WHAT YOU HAVE TO DO: In the records below, the relevant part opens with the line containing "zählten zu den" and closes with the line containing "Plateforme d’Imagerie par"; print that part exactly and only, without its pictures.

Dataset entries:
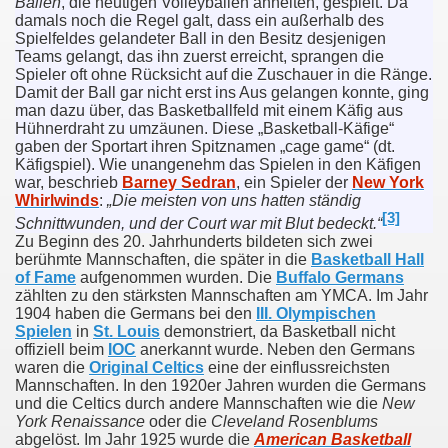
Bällen
, die heutigen Volleybällen ähnelten, gespielt. Da
er
damals noch die Regel galt, dass ein außerhalb des
Spielfeldes gelandeter Ball in den Besitz desjenigen
t
Teams gelangt, das ihn zuerst erreicht, sprangen die
Spieler oft ohne Rücksicht auf die Zuschauer in die Ränge.
Damit der Ball gar nicht erst ins Aus gelangen konnte, ging
man dazu über, das Basketballfeld mit einem Käfig aus
Hühnerdraht zu umzäunen. Diese „Basketball-Käfige“
gaben der Sportart ihren Spitznamen „
cage game
“ (dt.
Käfigspiel). Wie unangenehm das Spielen in den Käfigen
war, beschrieb
Barney Sedran
, ein Spieler der
New York
Whirlwinds
:
„Die meisten von uns hatten ständig
[3]
Schnittwunden, und der Court war mit Blut bedeckt.“
Zu Beginn des 20. Jahrhunderts bildeten sich zwei
berühmte Mannschaften, die später in die
Basketball Hall
of Fame
aufgenommen wurden. Die
Buffalo Germans
zählten zu den stärksten Mannschaften am YMCA. Im Jahr
1904 haben die Germans bei den
III. Olympischen
Spielen
in
St. Louis
demonstriert, da Basketball nicht
offiziell beim
IOC
anerkannt wurde. Neben den Germans
waren die
Original Celtics
eine der einflussreichsten
Mannschaften. In den 1920er Jahren wurden die Germans
und die Celtics durch andere Mannschaften wie die
New
York Renaissance
oder die
Cleveland Rosenblums
abgelöst. Im Jahr 1925 wurde die
American Basketball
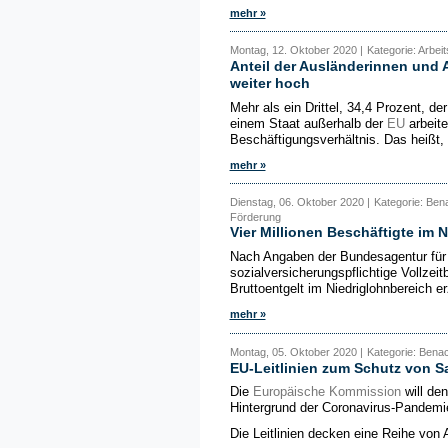
mehr »
Montag, 12. Oktober 2020 |
Kategorie: Arbeit
Anteil der Ausländerinnen und 
weiter hoch
Mehr als ein Drittel, 34,4 Prozent, d
einem Staat außerhalb der
EU
arbeite
Beschäftigungsverhältnis. Das heißt, e
mehr »
Dienstag, 06. Oktober 2020 |
Kategorie: Bena
Förderung
Vier Millionen Beschäftigte im 
Nach Angaben der Bundesagentur für A
sozialversicherungspflichtige Vollzei
Bruttoentgelt im Niedriglohnbereich er
mehr »
Montag, 05. Oktober 2020 |
Kategorie: Benac
EU-Leitlinien zum Schutz von Sa
Die
Europäische Kommission
will de
Hintergrund der Coronavirus-Pandemie
Die Leitlinien decken eine Reihe von 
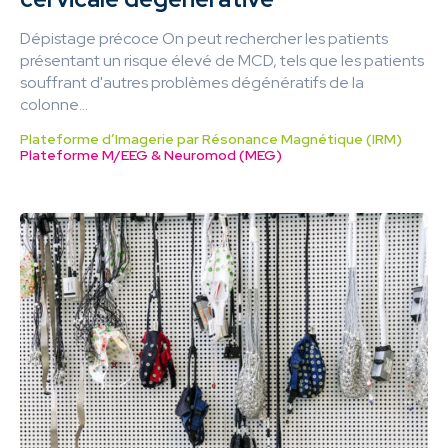
Dépistage précoce On peut rechercher les patients
présentant un risque élevé de MCD, tels que les patients
souffrant d'autres problèmes dégénératifs de la
colonne...
Plateforme d’Imagerie par Résonance Magnétique (IRM)
Plateforme M/EEG & Neuromod (MEG)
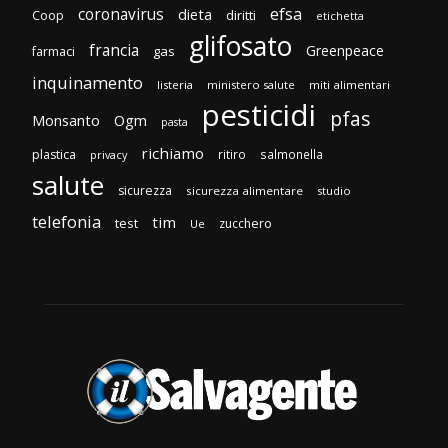
efsa
coronavirus
dieta
Coop
diritti
etichetta
glifosato
francia
Greenpeace
gas
farmaci
inquinamento
listeria
ministero salute
miti alimentari
pesticidi
pfas
Monsanto
Ogm
pasta
richiamo
plastica
ritiro
salmonella
privacy
salute
sicurezza
sicurezza alimentare
studio
telefonia
tim
test
zucchero
Ue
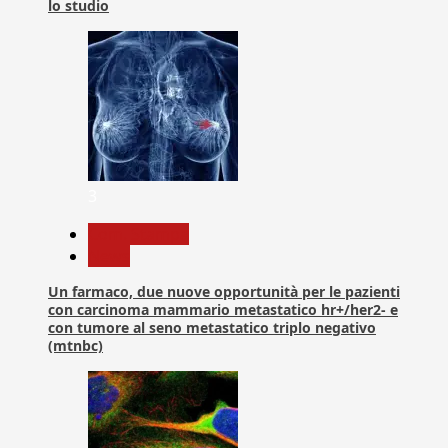
lo studio
3
Com. Stampa
News
Un farmaco, due nuove opportunità per le pazienti
con carcinoma mammario metastatico hr+/her2- e
con tumore al seno metastatico triplo negativo
(mtnbc)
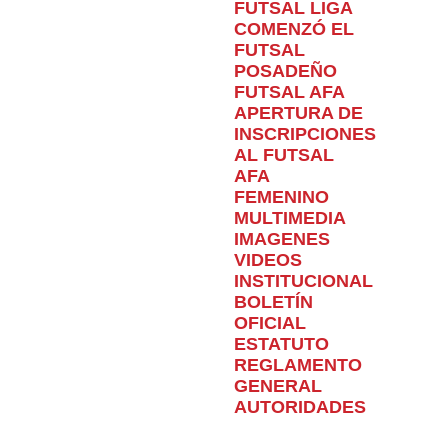
FUTSAL LIGA
COMENZÓ EL
FUTSAL
POSADEÑO
FUTSAL AFA
APERTURA DE
INSCRIPCIONES
AL FUTSAL
AFA
FEMENINO
MULTIMEDIA
IMAGENES
VIDEOS
INSTITUCIONAL
BOLETÍN
OFICIAL
ESTATUTO
REGLAMENTO
GENERAL
AUTORIDADES
Home
Torneo
Ascenso
PARA AGENDAR: EL
DOMINGO SE DEFINIRÁN A LOS FINALISTAS DEL ASCENSO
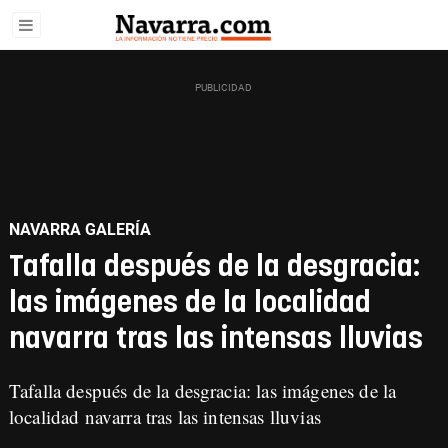
NAVARRA GALERÍA
Tafalla después de la desgracia:
las imágenes de la localidad
navarra tras las intensas lluvias
Tafalla después de la desgracia: las imágenes de la
localidad navarra tras las intensas lluvias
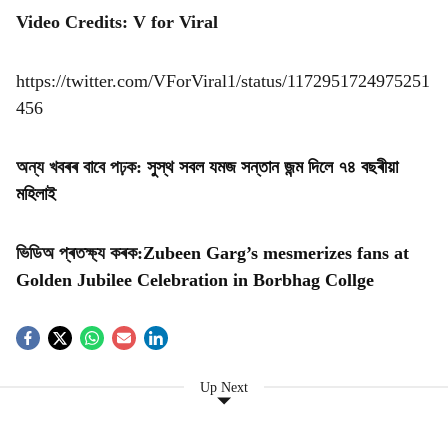
Video Credits: V for Viral
https://twitter.com/VForViral1/status/1172951724975251
456
অন্য খবৰৰ বাবে পঢ়ক:
সুস্থ সবল যমজ সন্তান জন্ম দিলে ৭৪ বছৰীয়া
মহিলাই
ভিডিঅ প্ৰতক্ষ্য কৰক:
Zubeen Garg’s mesmerizes fans at
Golden Jubilee Celebration in Borbhag Collge
Up Next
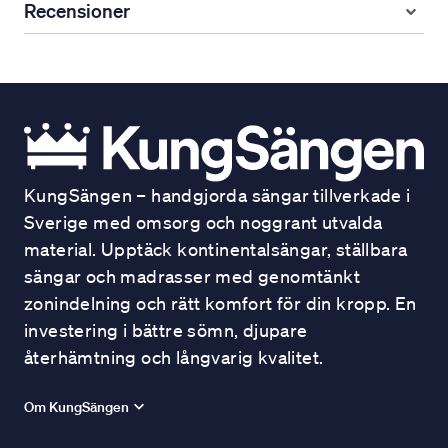
Recensioner
KungSängen – handgjorda sängar tillverkade i
Sverige med omsorg och noggrant utvalda
material. Upptäck kontinentalsängar, ställbara
sängar och madrasser med genomtänkt
zonindelning och rätt komfort för din kropp. En
investering i bättre sömn, djupare
återhämtning och långvarig kvalitet.
Om KungSängen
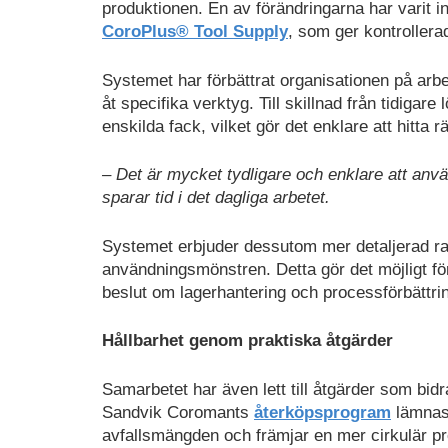
produktionen. En av förändringarna har varit
CoroPlus® Tool Supply
, som ger kontrollera
Systemet har förbättrat organisationen på ar
åt specifika verktyg. Till skillnad från tidigare
enskilda fack, vilket gör det enklare att hitta 
– Det är mycket tydligare och enklare att anv
sparar tid i det dagliga arbetet.
Systemet erbjuder dessutom mer detaljerad rap
användningsmönstren. Detta gör det möjligt fö
beslut om lagerhantering och processförbättrin
Hållbarhet genom praktiska åtgärder
Samarbetet har även lett till åtgärder som bid
Sandvik Coromants
återköpsprogram
lämnas 
avfallsmängden och främjar en mer cirkulär p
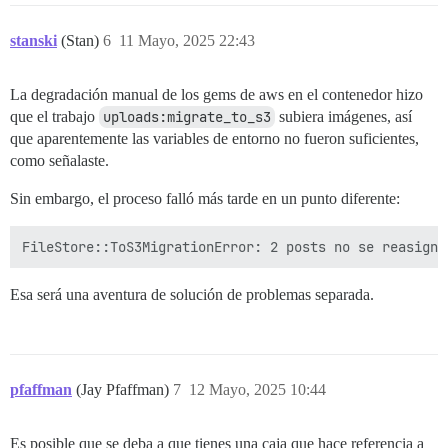
stanski
(Stan)
6
11 Mayo, 2025 22:43
La degradación manual de los gems de aws en el contenedor hizo
que el trabajo
uploads:migrate_to_s3
subiera imágenes, así
que aparentemente las variables de entorno no fueron suficientes,
como señalaste.
Sin embargo, el proceso falló más tarde en un punto diferente:
Esa será una aventura de solución de problemas separada.
pfaffman
(Jay Pfaffman)
7
12 Mayo, 2025 10:44
Es posible que se deba a que tienes una caja que hace referencia a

SOLUTION TO THIS TASK:
zählten zu den stärksten Mannschaften am YMCA. Im Jahr
1904 haben die Germans bei den
III. Olympischen
Spielen
in
St. Louis
demonstriert, da Basketball nicht
offiziell beim
IOC
anerkannt wurde. Neben den Germans
waren die
Original Celtics
eine der einflussreichsten
Mannschaften. In den 1920er Jahren wurden die Germans
und die Celtics durch andere Mannschaften wie die
New
York Renaissance
oder die
Cleveland Rosenblums
abgelöst. Im Jahr 1925 wurde die
American Basketball
mehr »
Montag, 12. Oktober 2020 |
Kategorie: Arbeit
Anteil der Ausländerinnen und 
weiter hoch
Mehr als ein Drittel, 34,4 Prozent, d
einem Staat außerhalb der
EU
arbeite
Beschäftigungsverhältnis. Das heißt, e
mehr »
Dienstag, 06. Oktober 2020 |
Kategorie: Bena
Förderung
Vier Millionen Beschäftigte im 
Nach Angaben der Bundesagentur für A
sozialversicherungspflichtige Vollzei
Bruttoentgelt im Niedriglohnbereich er
mehr »
Montag, 05. Oktober 2020 |
Kategorie: Benac
EU-Leitlinien zum Schutz von Sa
Die
Europäische Kommission
will de
Hintergrund der Coronavirus-Pandemie
Die Leitlinien decken eine Reihe von 
Dépistage précoce On peut rechercher les patients
présentant un risque élevé de MCD, tels que les patients
souffrant d'autres problèmes dégénératifs de la
colonne...
Plateforme d’Imagerie par Résonance Magnétique (IRM)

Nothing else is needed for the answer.